**Material for the task**
= = = =
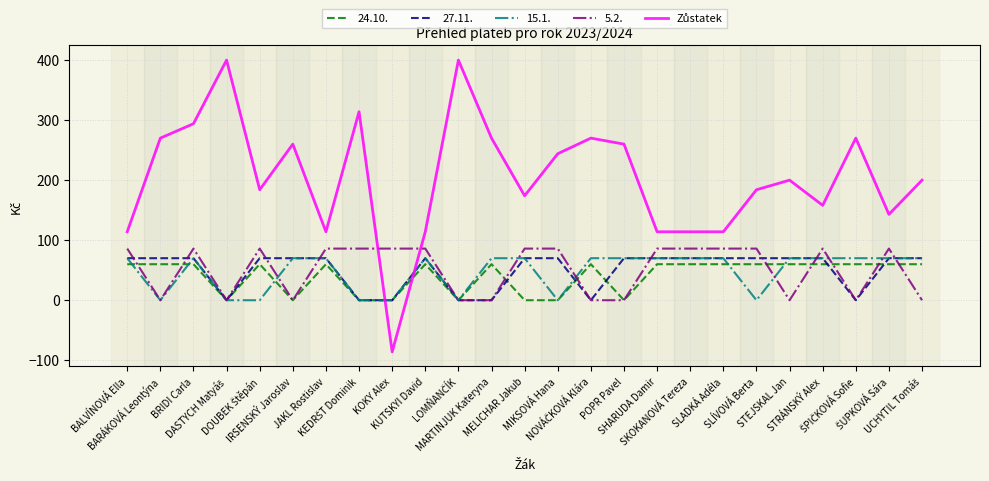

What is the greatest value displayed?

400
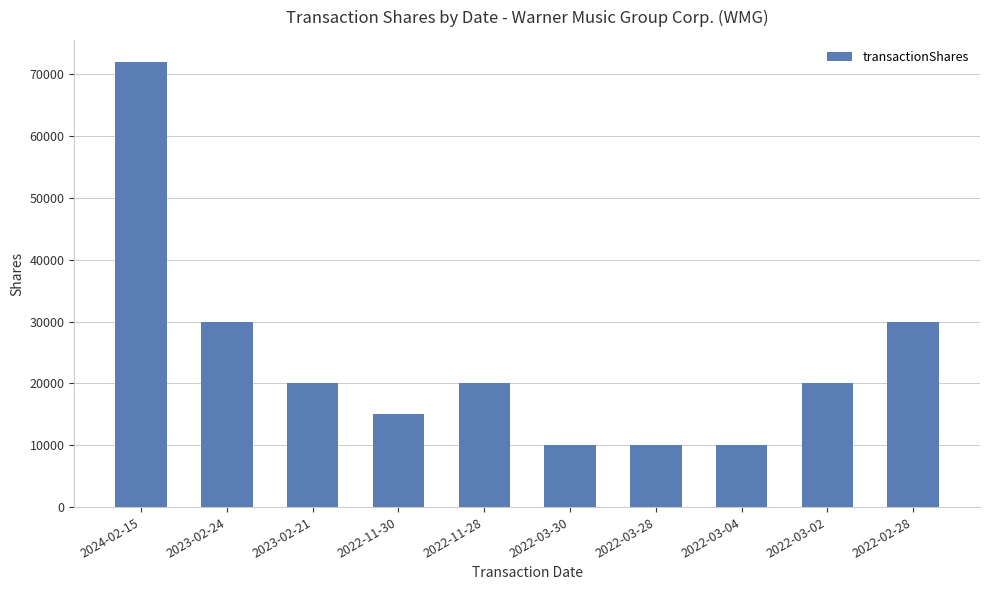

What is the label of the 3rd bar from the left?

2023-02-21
= = = =
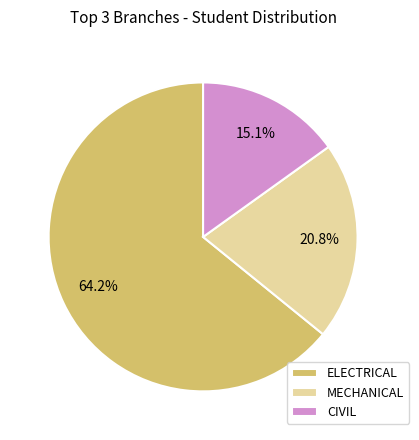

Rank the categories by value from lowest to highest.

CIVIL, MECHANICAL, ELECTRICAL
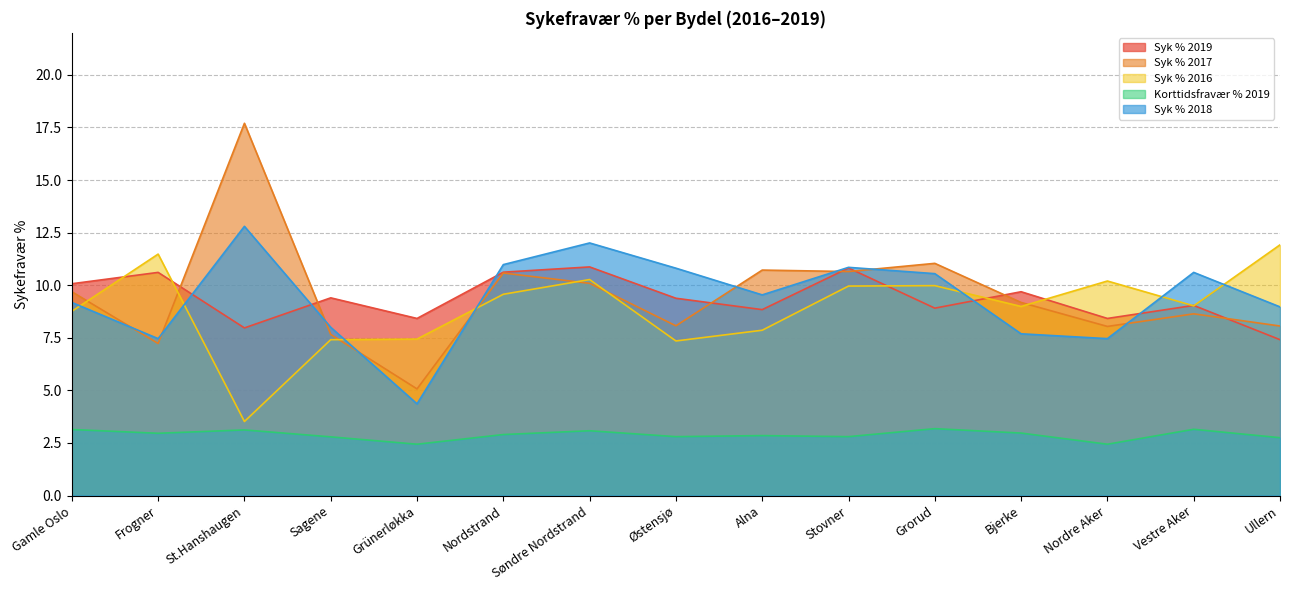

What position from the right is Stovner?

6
= = = =
**How to complete this task**
Update the records from the line with "What is the greatest value displayed?" up to and including the line with "What is the label", replacing "greatest" with "largest" and changing nothing else. Leave out the pictures and give only those lines.

**Solution**
What is the largest value displayed?

400

What is the label of the 3rd bar from the left?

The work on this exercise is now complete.